貸付残高の内訳を見ると安心できる状況ではないでしょう。残高増の主役は個人向け融資です。17年3月期は2兆9千億円と16年3月期より5千億円増えています。その多くはアパートやマンションなどの不動産投資なのです。

資金需要を掘り起こすビジネスモデルを模索

金融庁の調査によるとアパートの空室率は築5年では2.6%ですが、10年で7.1%、20年で11.6%と加速度的に上昇していきます。節税という目的とは裏腹に、むしろ高いリスクを長期にわたって背負い込むことになりかねません。
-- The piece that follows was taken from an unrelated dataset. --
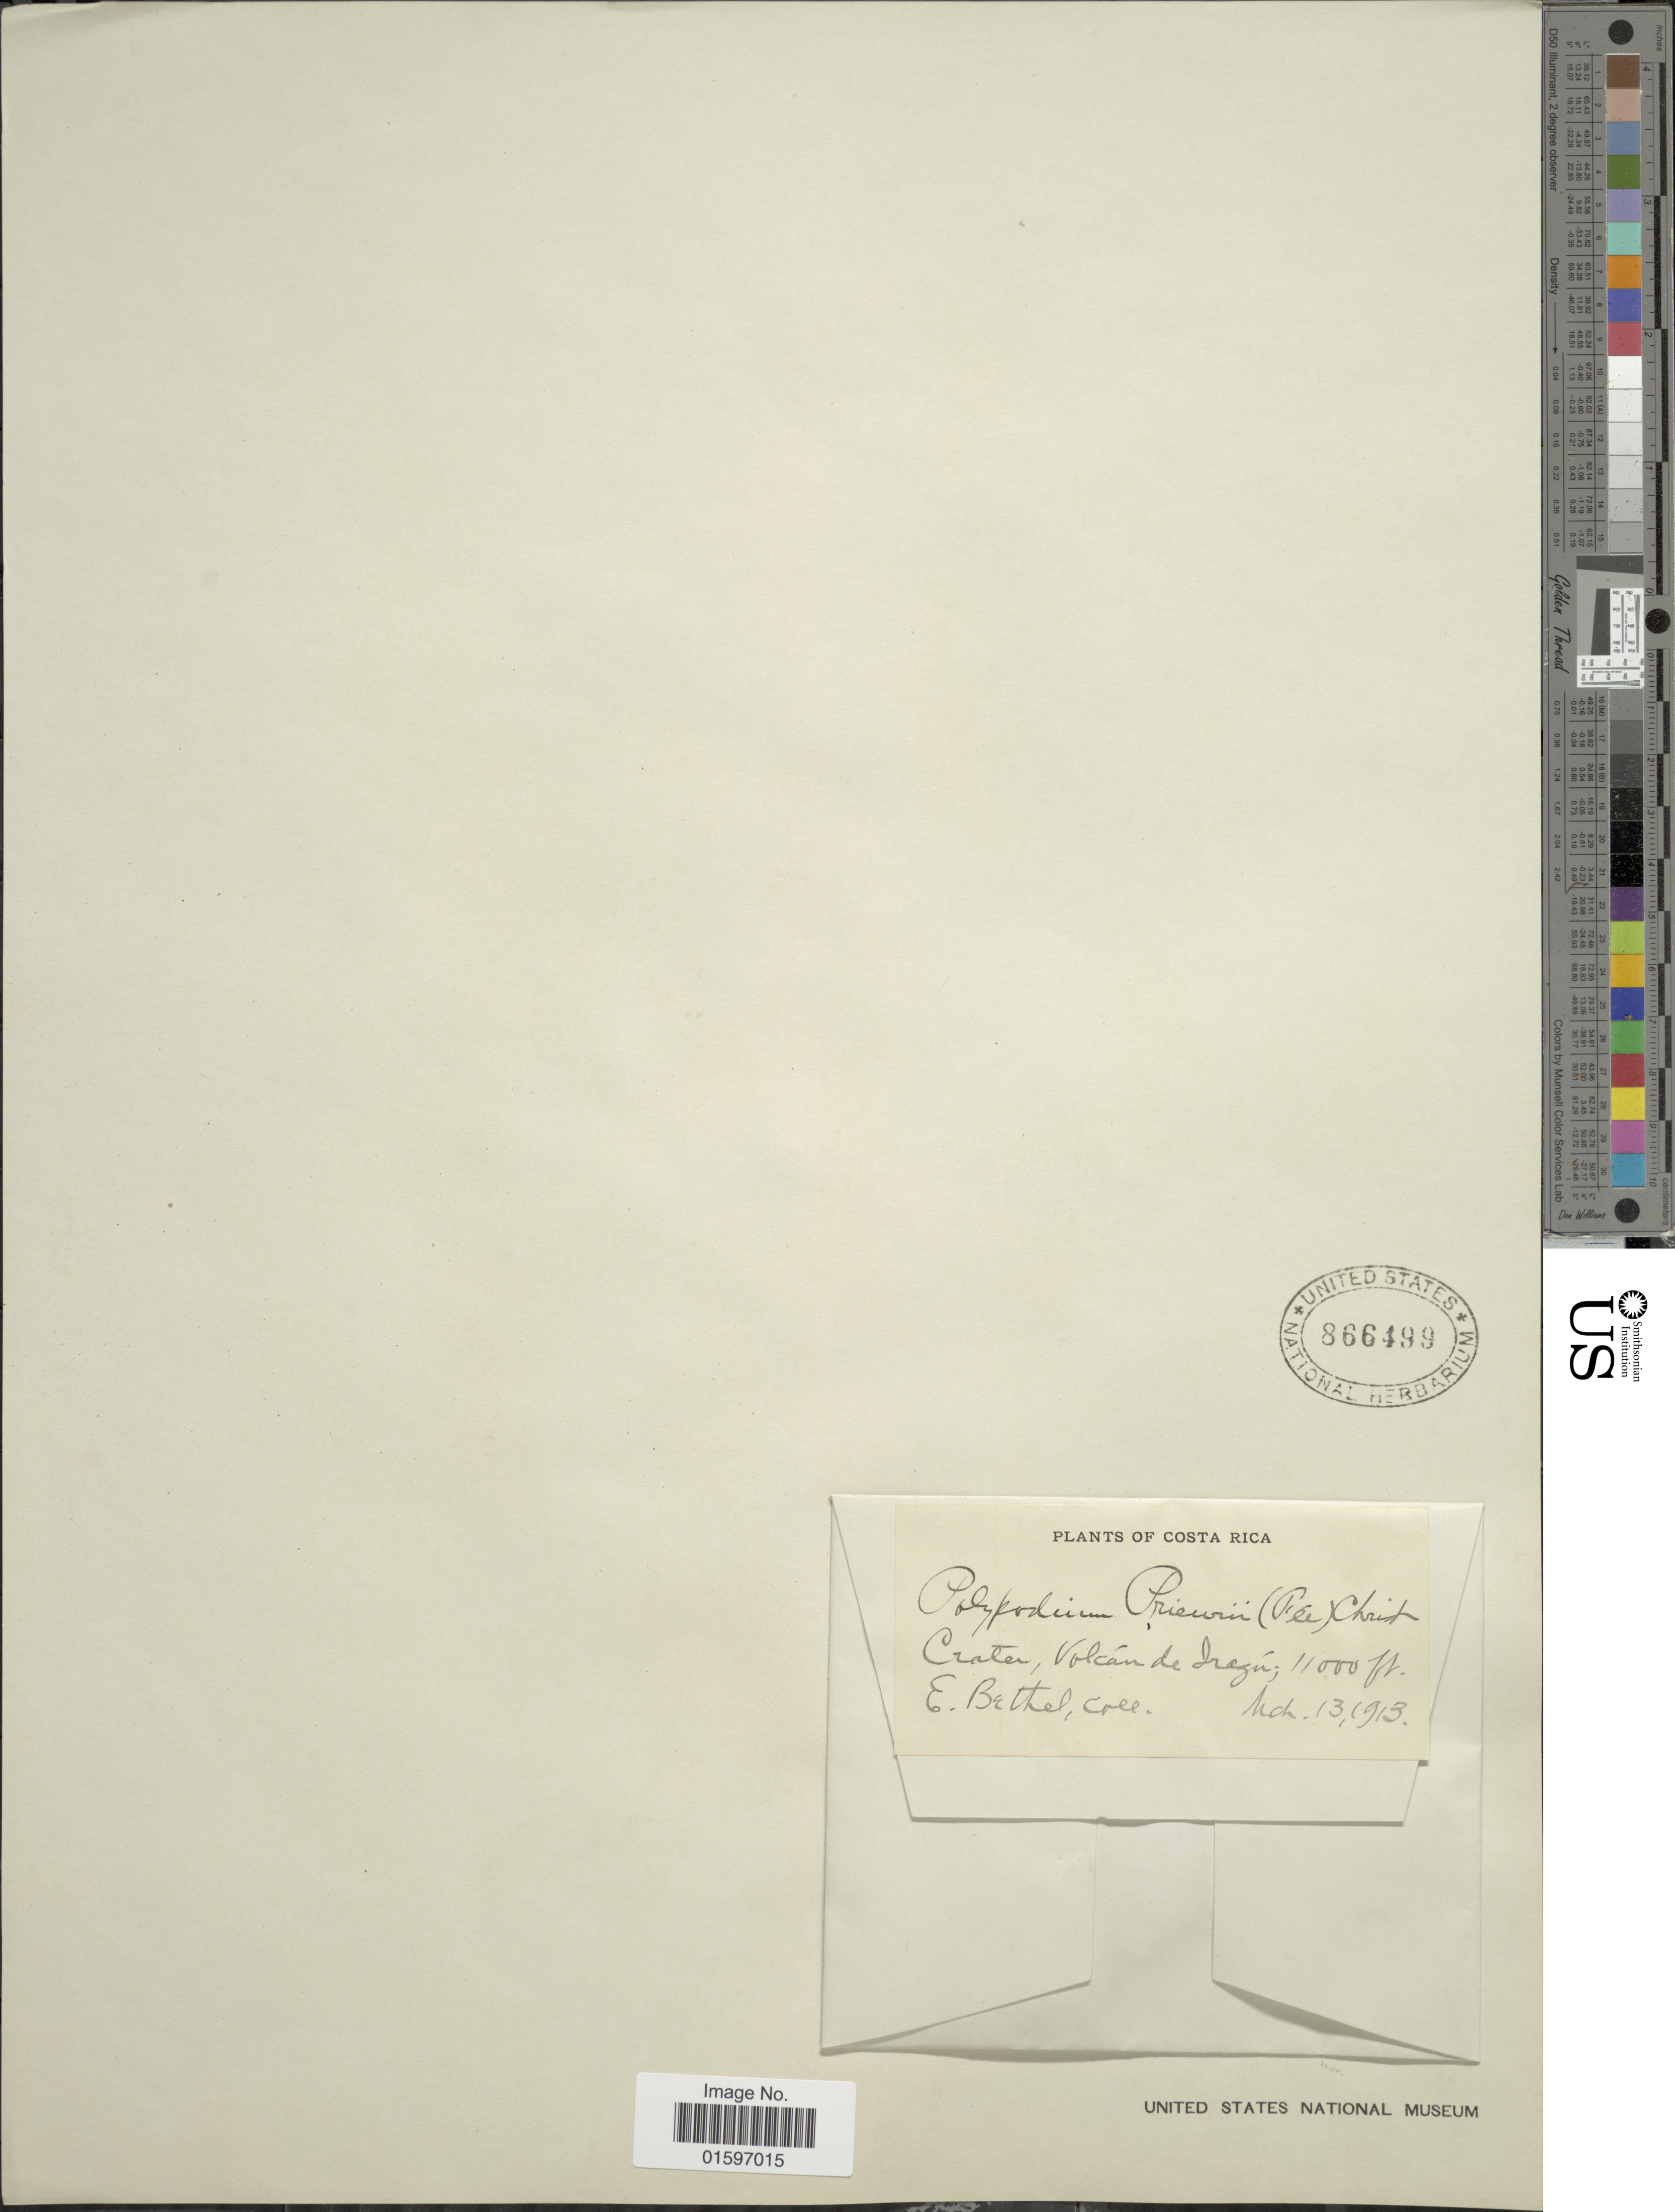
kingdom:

そこで金融庁は、借り手に対するリスク説明を充実させるよう、銀行に求めています。

水面下でじわじわと体力を削られている地銀がどんなビジネスモデルを模索すればよいのか、取引先企業の経営を改善して資金需要を掘り起こす、具体的策を検討し実践する必要があります。

ある地銀と作り上げたビジネスモデル

最近、次のような謳い文句のTVコマーシャルが流れています。

  • 女性専用シェアハウス・実現した社会貢献型ビジネス
  • 家賃外収入というイノベーションを実現
  • 30年一括借上のサブリース
  • フルローンで融資可能
  • 不動産業界に革命を興す!

この宣伝効果もあり、大変属性のよい約500名もの投資家が、この企業に参加していますが、これはバブル崩壊時前にも良くあった手法に似ていて、フルローン若しくはオーバーローンで、数億単位で貸し出しを行っています。

不安を感じるオーナーたちが、当センターに続々と相談を

現時点ではまだ現れていませんが、歴史は繰り返すで、間違いなくこのビジネスモデルは綻びを呈していくと思われます。

そういったことを肌で感じているのか、オーナーからの相談が当センターに多く寄せられています。特にこれからサブリース契約をしようとする直前に、「これからメーカーと話し合いなんだけれども、契約内容を確認して欲しい」といった感じでの相談が増えています。

当センターとしては、この問題を把握しており、大きな社会問題となると認識していますので、「サブリースオーナー会」を設立し、対応したいと考えています。